= Andrew Koppelman =

American academic (born 1957)

Andrew Koppelman (born August 29, 1957, in Nyack, New York) is the John Paul Stevens Professor of Law and professor of political science at Northwestern University. He is the recipient of the 2015 Walder Award for Research Excellence. The main focus of his research is on the intersection of law and political philosophy.

Since May 2007, Koppelman has been a contributing writer to the legal blog Balkinization.

==Education==

Koppelman received his B.A. from the University of Chicago and his M.A., J.D. and Ph.D. in Political Science from Yale University.

== Career ==
Koppelman was a law clerk for Chief Justice Ellen A. Peters of the Connecticut Supreme Court from 1991 until 1992. He was a fellow at Harvard University in their program in ethics and the professions, 1994–1995. He was assistant professor of politics at Princeton University from 1992 to 1997, and was a visiting assistant professor of law in 1997 at the University of Texas at Austin.

== Personal life ==
Koppelman resides in Evanston, Illinois, with his wife and three children.

==Selected works==
=== Books ===
- Koppelman, Andrew (1996). "Antidiscrimination Law and Social Equality"
- Koppelman, Andrew (2002). "The Gay Rights Question in Contemporary American Law"
- Koppelman, Andrew (2006). "Same Sex, Different States: When Same-Sex Marriages Cross State Lines"
- Koppelman, Andrew (2009).
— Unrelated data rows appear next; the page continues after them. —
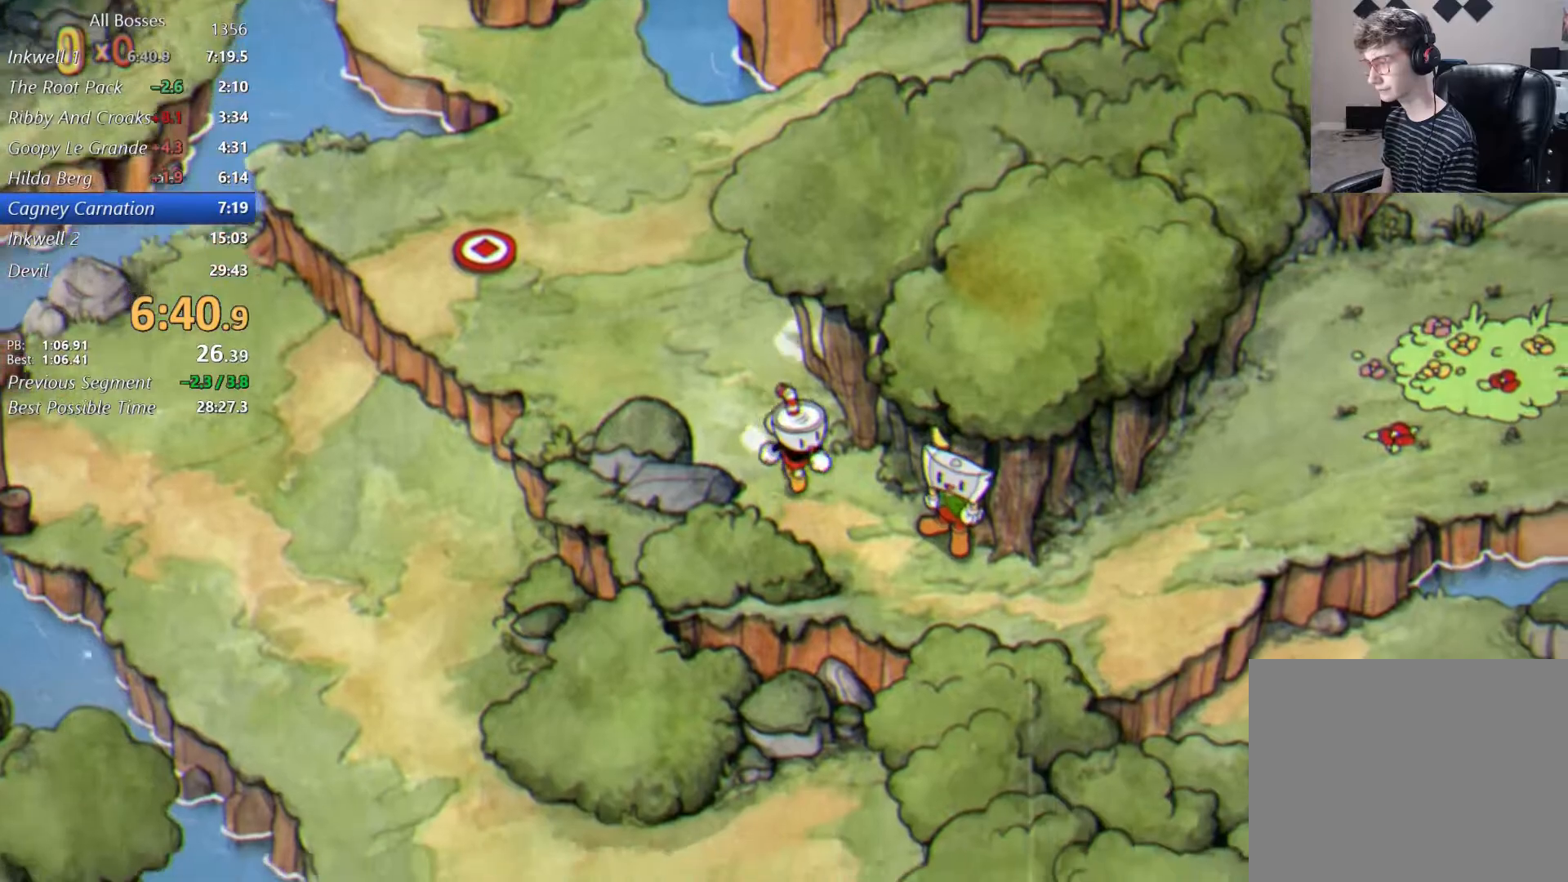
{"buttons": [], "left_stick": "down-right", "right_stick": "center", "events": []}
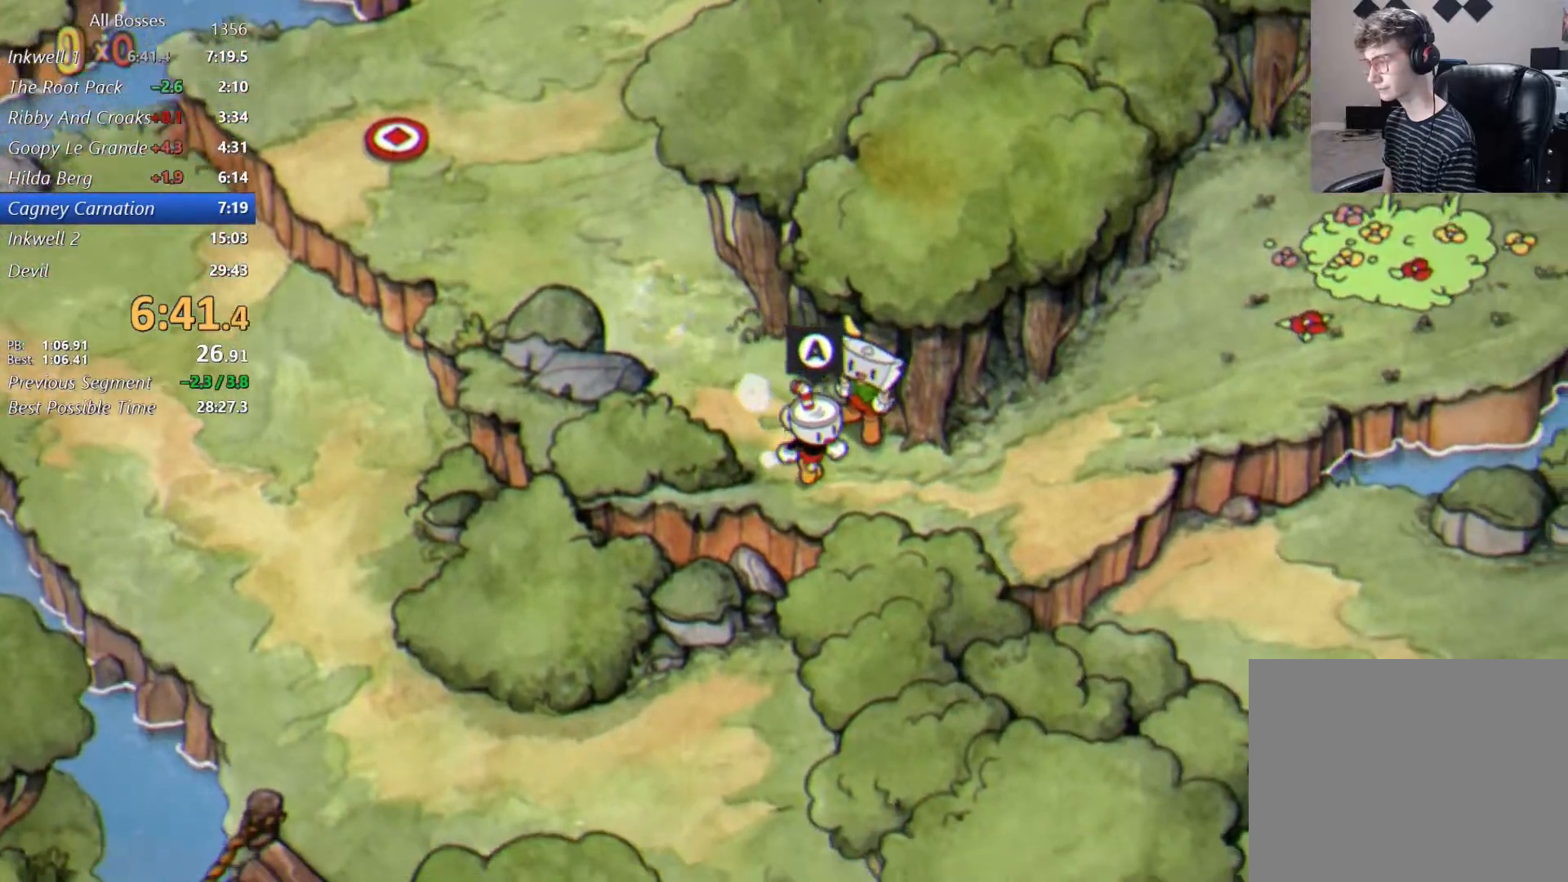
{"buttons": [], "left_stick": "right", "right_stick": "center", "events": [[200, "left_stick", "right"]]}
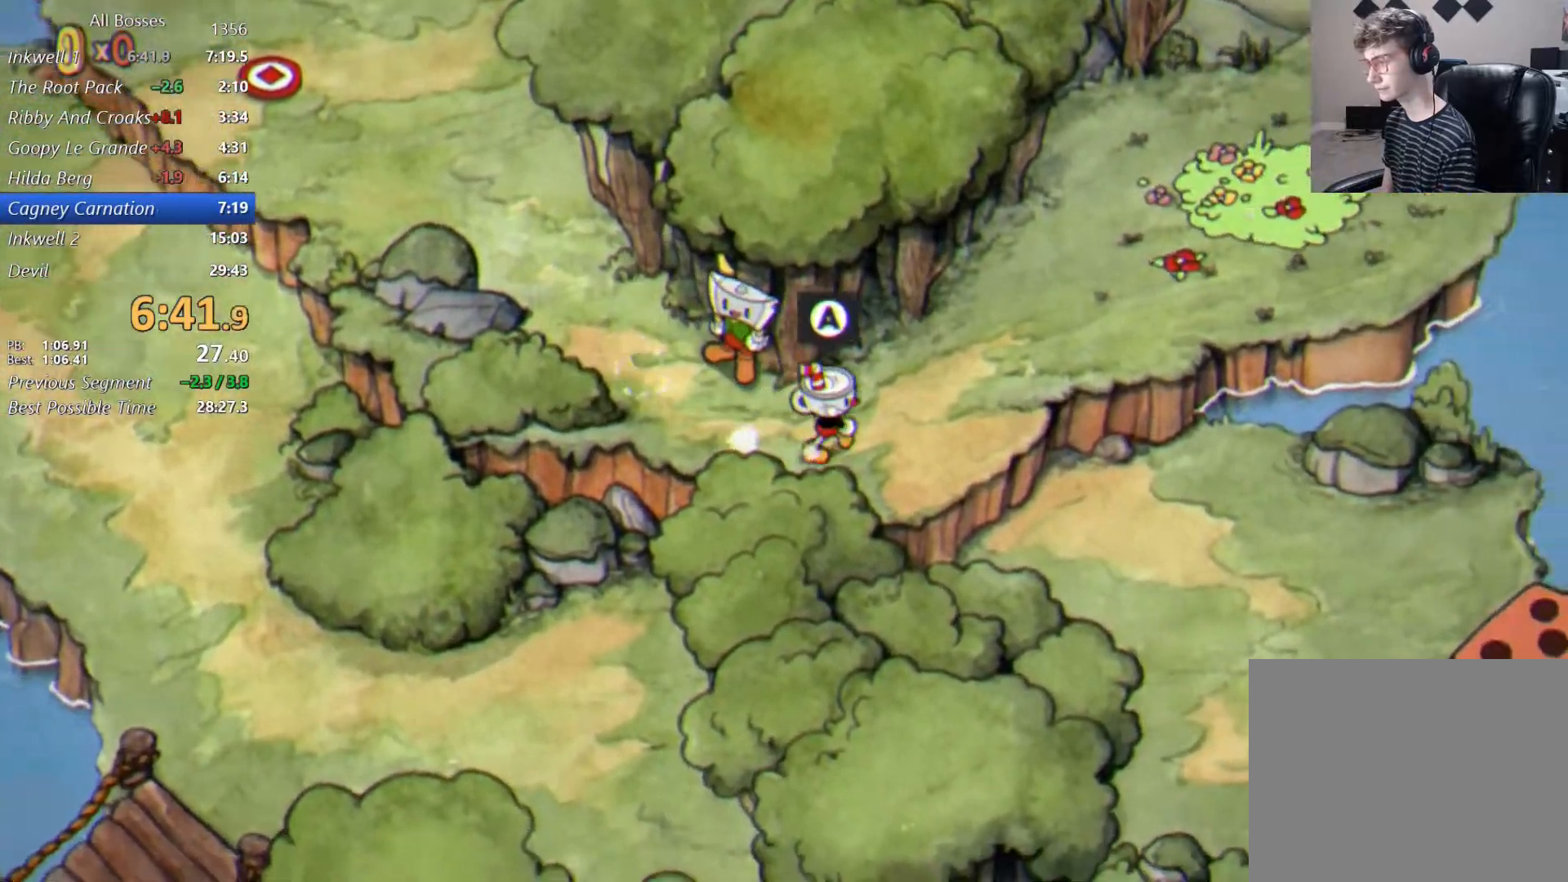
{"buttons": [], "left_stick": "up-right", "right_stick": "center", "events": [[367, "left_stick", "up-right"]]}
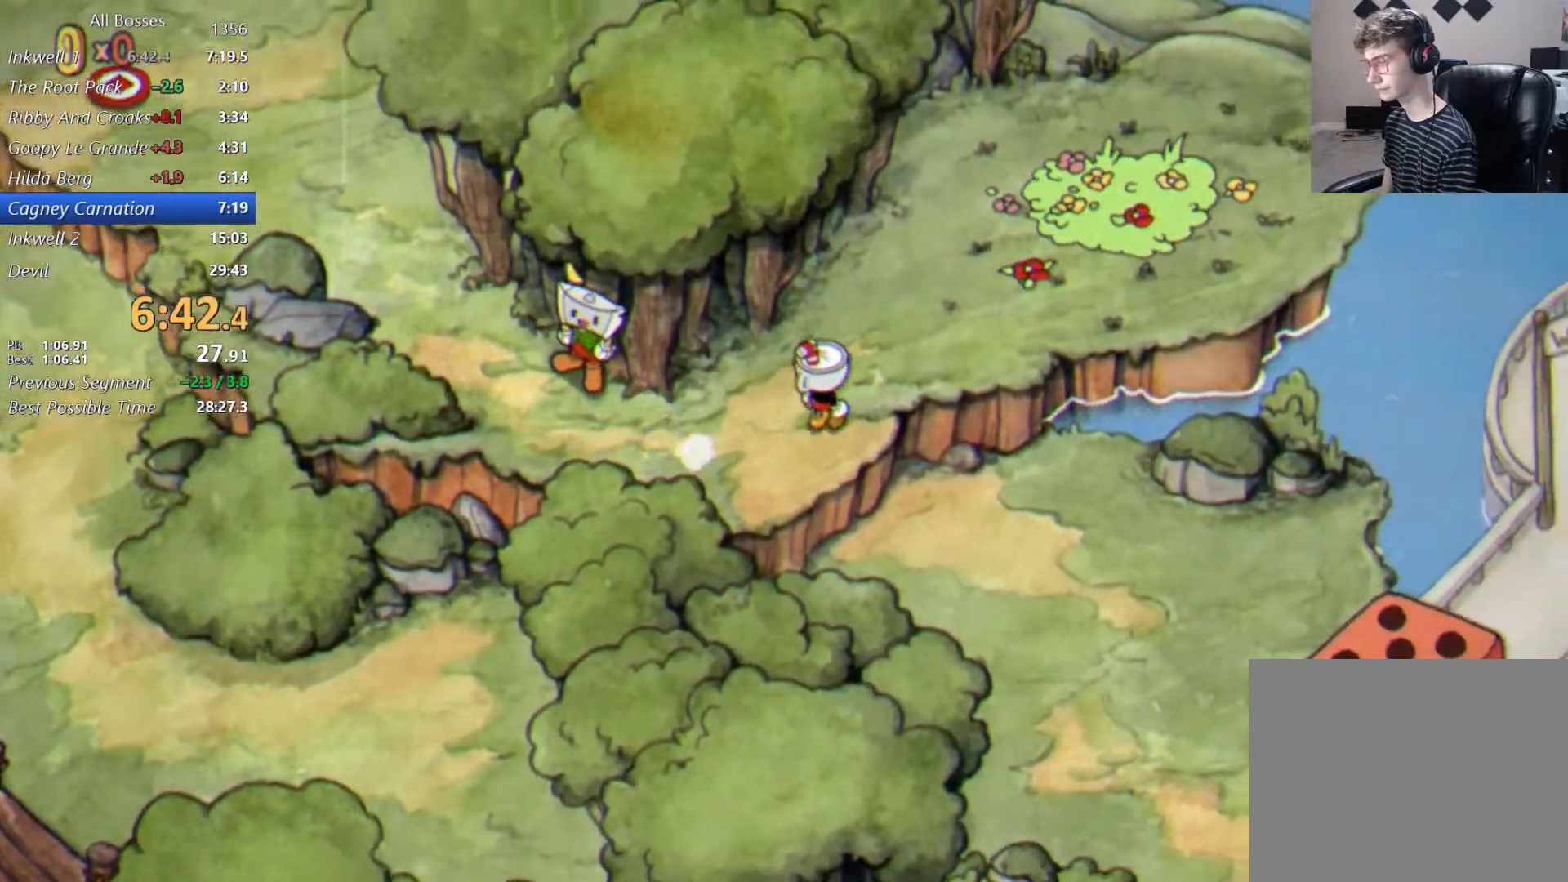
{"buttons": [], "left_stick": "up-right", "right_stick": "center", "events": [[367, "left_stick", "right"], [500, "left_stick", "up-right"]]}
A Right to Discriminate?: How the Case of Boy Scouts of America v. James Dale Warped the Law of Free Association. Yale University Press. ISBN 9780300121278
- Koppelman, Andrew (2013). The Tough Luck Constitution and the Assault on Health Care Reform. Oxford University Press. ISBN 978-0199970025
- Koppelman, Andrew (2013). Defending American Religious Neutrality. Harvard University Press. ISBN 978-0674066465
- Koppelman, Andrew (2020). Gay Rights vs. Religious Liberty?: The Unnecessary Conflict. Oxford University Press. ISBN 978-0197500989
- Koppelman, Andrew (2022). Burning Down the House: How Libertarian Philosophy Was Corrupted by Delusion and Greed. St. Martin's Press. ISBN 9781250280138

=== Journal articles ===
- Koppelman, Andrew (2012). "Originalism, Abortion, and the Thirteenth Amendment" Pdf.
- Koppelman, Andrew (May 1994). "Why Discrimination Against Lesbians and Gay Men is Sex Discrimination", New York University Law Review, Vol. 69, No. 2: 197–287.
- Koppelman, Andrew (1988). "The Miscegenation Analogy: Sodomy Law as Sex Discrimination", Yale Law Journal, Vol. 98, p. 145.